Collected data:

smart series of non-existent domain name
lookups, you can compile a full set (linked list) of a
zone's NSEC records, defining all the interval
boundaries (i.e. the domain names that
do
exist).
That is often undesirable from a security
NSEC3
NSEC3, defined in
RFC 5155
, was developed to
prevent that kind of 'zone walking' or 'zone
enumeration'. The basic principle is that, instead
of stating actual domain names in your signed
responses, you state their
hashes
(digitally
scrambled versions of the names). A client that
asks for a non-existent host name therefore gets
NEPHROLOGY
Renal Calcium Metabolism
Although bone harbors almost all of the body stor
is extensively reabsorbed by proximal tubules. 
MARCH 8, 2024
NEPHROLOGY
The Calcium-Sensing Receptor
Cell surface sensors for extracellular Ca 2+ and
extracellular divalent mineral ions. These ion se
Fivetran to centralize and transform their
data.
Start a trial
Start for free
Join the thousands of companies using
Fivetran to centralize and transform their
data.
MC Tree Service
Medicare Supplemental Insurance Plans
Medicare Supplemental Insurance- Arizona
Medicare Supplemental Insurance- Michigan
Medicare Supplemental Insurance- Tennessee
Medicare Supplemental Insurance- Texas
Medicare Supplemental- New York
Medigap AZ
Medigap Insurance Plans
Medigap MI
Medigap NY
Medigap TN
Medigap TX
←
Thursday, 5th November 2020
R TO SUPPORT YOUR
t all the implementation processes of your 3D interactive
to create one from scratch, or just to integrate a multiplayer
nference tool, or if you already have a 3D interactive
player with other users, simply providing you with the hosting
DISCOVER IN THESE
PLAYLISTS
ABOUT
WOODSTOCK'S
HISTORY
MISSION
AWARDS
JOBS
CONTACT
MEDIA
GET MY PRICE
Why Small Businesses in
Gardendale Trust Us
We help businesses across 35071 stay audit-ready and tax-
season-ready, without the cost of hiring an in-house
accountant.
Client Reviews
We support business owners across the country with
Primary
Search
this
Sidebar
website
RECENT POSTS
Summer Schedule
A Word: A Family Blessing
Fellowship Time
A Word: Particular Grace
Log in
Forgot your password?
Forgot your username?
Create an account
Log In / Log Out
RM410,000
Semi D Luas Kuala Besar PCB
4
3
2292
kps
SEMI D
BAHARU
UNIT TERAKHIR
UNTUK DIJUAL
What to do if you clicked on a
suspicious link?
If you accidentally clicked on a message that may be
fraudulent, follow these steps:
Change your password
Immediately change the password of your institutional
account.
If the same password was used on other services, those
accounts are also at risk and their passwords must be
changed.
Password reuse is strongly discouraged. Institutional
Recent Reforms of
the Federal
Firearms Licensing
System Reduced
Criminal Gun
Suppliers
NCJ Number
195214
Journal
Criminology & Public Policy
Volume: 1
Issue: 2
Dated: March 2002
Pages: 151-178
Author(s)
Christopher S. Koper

GOAL OF THE EXERCISE. Write out every line of text from the entries above, reproducing each one character for character and in the same order.

REPLY TO THE TASK.
smart series of non-existent domain name
lookups, you can compile a full set (linked list) of a
zone's NSEC records, defining all the interval
boundaries (i.e. the domain names that
do
exist).
That is often undesirable from a security
NSEC3
NSEC3, defined in
RFC 5155
, was developed to
prevent that kind of 'zone walking' or 'zone
enumeration'. The basic principle is that, instead
of stating actual domain names in your signed
responses, you state their
hashes
(digitally
scrambled versions of the names). A client that
asks for a non-existent host name therefore gets
NEPHROLOGY
Renal Calcium Metabolism
Although bone harbors almost all of the body stor
is extensively reabsorbed by proximal tubules. 
MARCH 8, 2024
NEPHROLOGY
The Calcium-Sensing Receptor
Cell surface sensors for extracellular Ca 2+ and
extracellular divalent mineral ions. These ion se
Fivetran to centralize and transform their
data.
Start a trial
Start for free
Join the thousands of companies using
Fivetran to centralize and transform their
data.
MC Tree Service
Medicare Supplemental Insurance Plans
Medicare Supplemental Insurance- Arizona
Medicare Supplemental Insurance- Michigan
Medicare Supplemental Insurance- Tennessee
Medicare Supplemental Insurance- Texas
Medicare Supplemental- New York
Medigap AZ
Medigap Insurance Plans
Medigap MI
Medigap NY
Medigap TN
Medigap TX
←
Thursday, 5th November 2020
R TO SUPPORT YOUR
t all the implementation processes of your 3D interactive
to create one from scratch, or just to integrate a multiplayer
nference tool, or if you already have a 3D interactive
player with other users, simply providing you with the hosting
DISCOVER IN THESE
PLAYLISTS
ABOUT
WOODSTOCK'S
HISTORY
MISSION
AWARDS
JOBS
CONTACT
MEDIA
GET MY PRICE
Why Small Businesses in
Gardendale Trust Us
We help businesses across 35071 stay audit-ready and tax-
season-ready, without the cost of hiring an in-house
accountant.
Client Reviews
We support business owners across the country with
Primary
Search
this
Sidebar
website
RECENT POSTS
Summer Schedule
A Word: A Family Blessing
Fellowship Time
A Word: Particular Grace
Log in
Forgot your password?
Forgot your username?
Create an account
Log In / Log Out
RM410,000
Semi D Luas Kuala Besar PCB
4
3
2292
kps
SEMI D
BAHARU
UNIT TERAKHIR
UNTUK DIJUAL
What to do if you clicked on a
suspicious link?
If you accidentally clicked on a message that may be
fraudulent, follow these steps:
Change your password
Immediately change the password of your institutional
account.
If the same password was used on other services, those
accounts are also at risk and their passwords must be
changed.
Password reuse is strongly discouraged. Institutional
Recent Reforms of
the Federal
Firearms Licensing
System Reduced
Criminal Gun
Suppliers
NCJ Number
195214
Journal
Criminology & Public Policy
Volume: 1
Issue: 2
Dated: March 2002
Pages: 151-178
Author(s)
Christopher S. Koper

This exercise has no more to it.